>>>

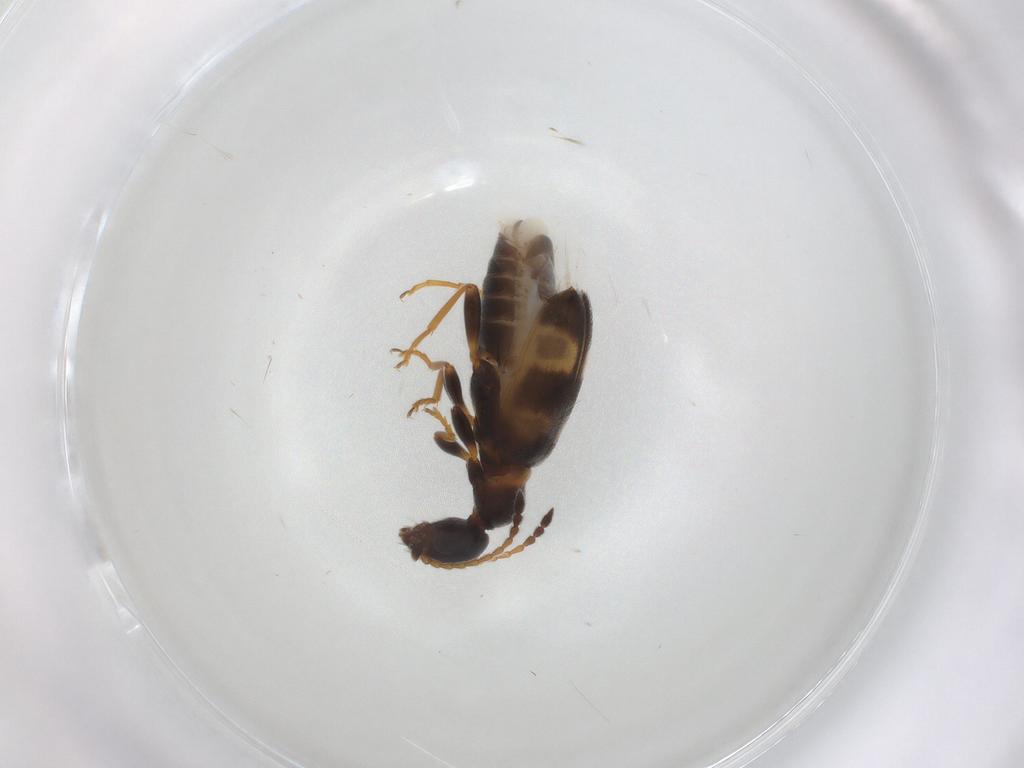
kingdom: Animalia
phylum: Arthropoda
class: Insecta
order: Coleoptera
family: Anthicidae
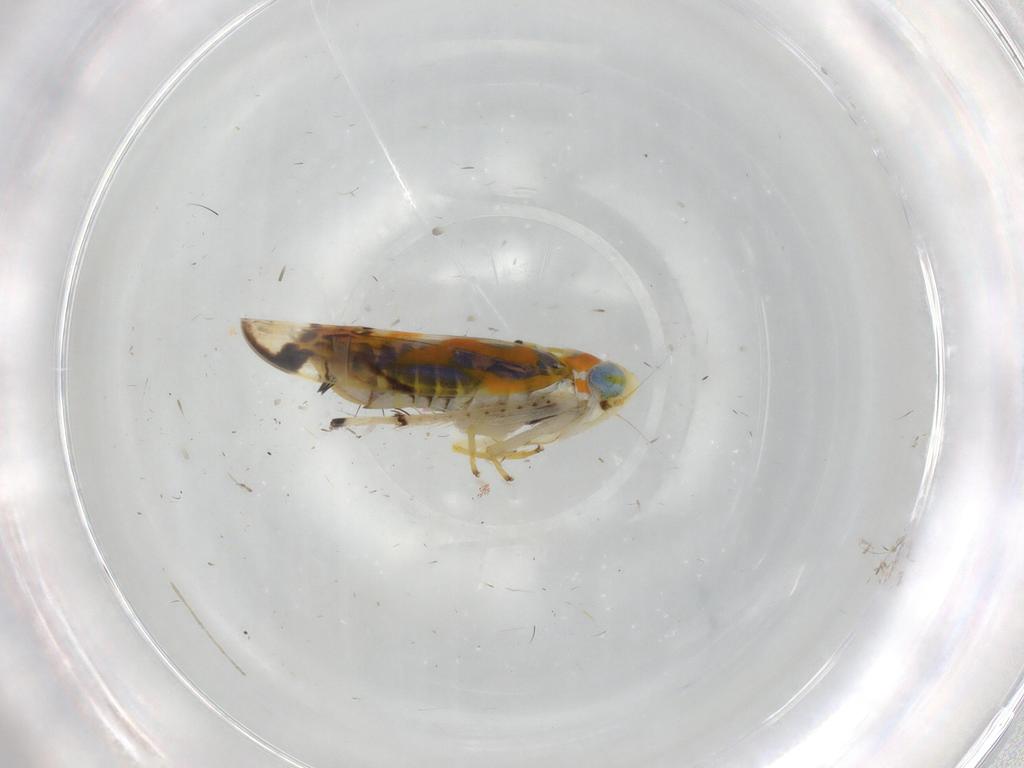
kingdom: Animalia
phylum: Arthropoda
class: Insecta
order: Hemiptera
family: Cicadellidae
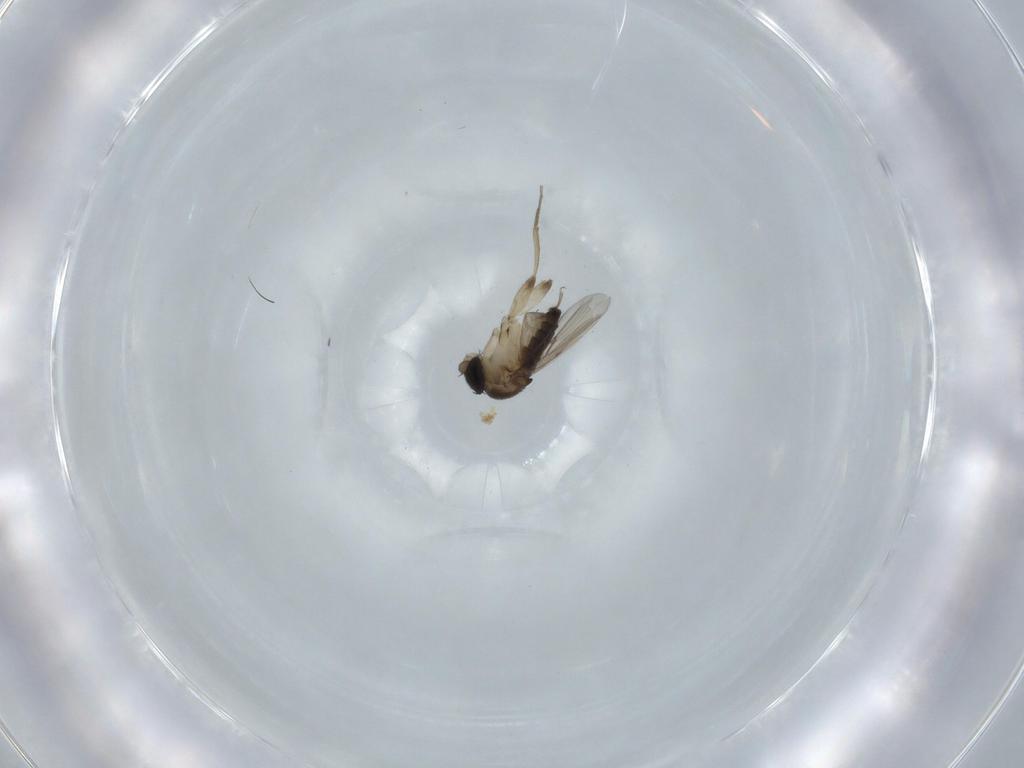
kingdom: Animalia
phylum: Arthropoda
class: Insecta
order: Diptera
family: Phoridae
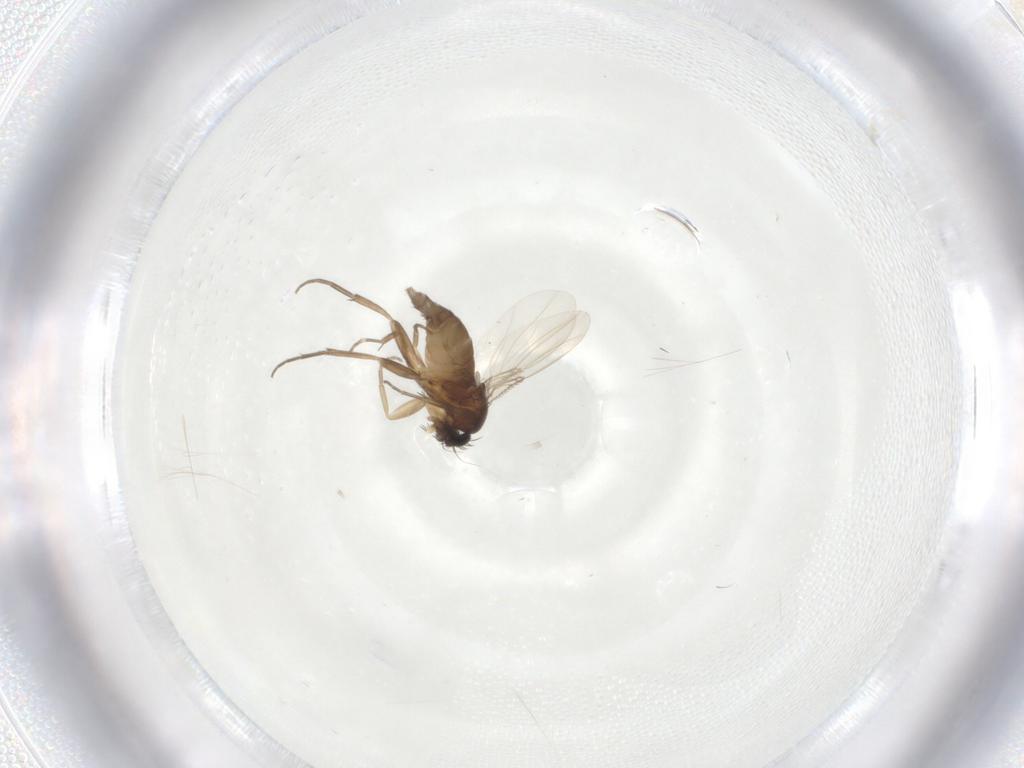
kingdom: Animalia
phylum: Arthropoda
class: Insecta
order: Diptera
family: Phoridae
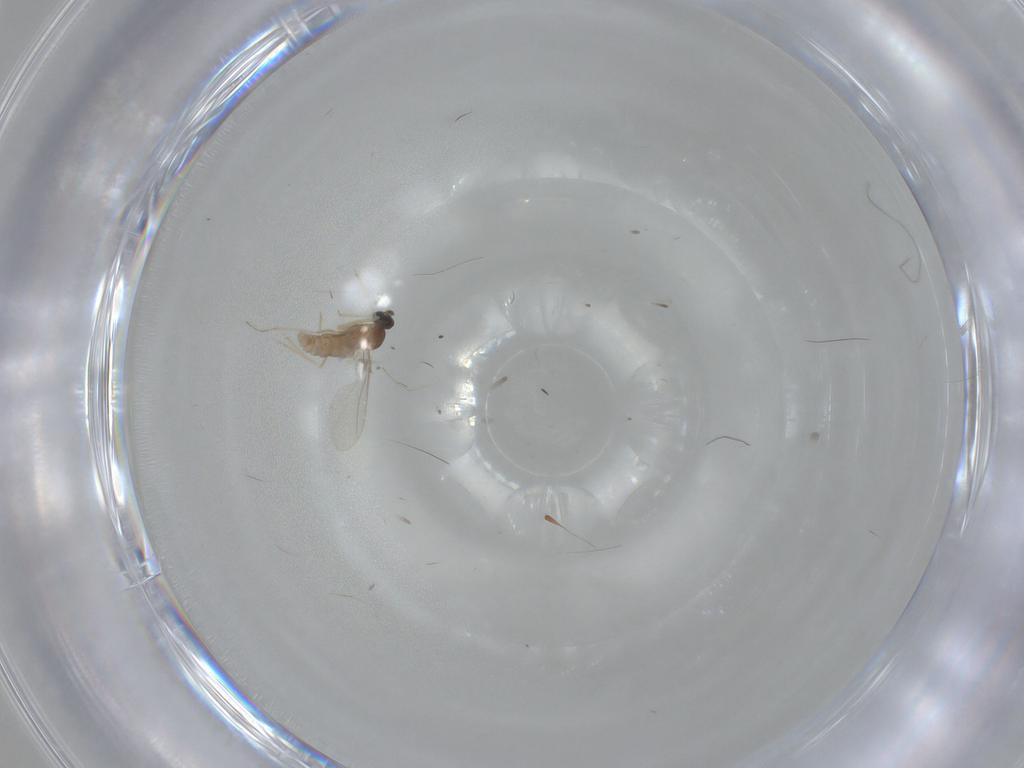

<<<

WHAT YOU HAVE TO DO. Reproduce every line of the listing above word for word, but leave the pictures out.

EXERCISE OUTPUT.
kingdom: Animalia
phylum: Arthropoda
class: Insecta
order: Coleoptera
family: Anthicidae
kingdom: Animalia
phylum: Arthropoda
class: Insecta
order: Hemiptera
family: Cicadellidae
kingdom: Animalia
phylum: Arthropoda
class: Insecta
order: Diptera
family: Phoridae
kingdom: Animalia
phylum: Arthropoda
class: Insecta
order: Diptera
family: Phoridae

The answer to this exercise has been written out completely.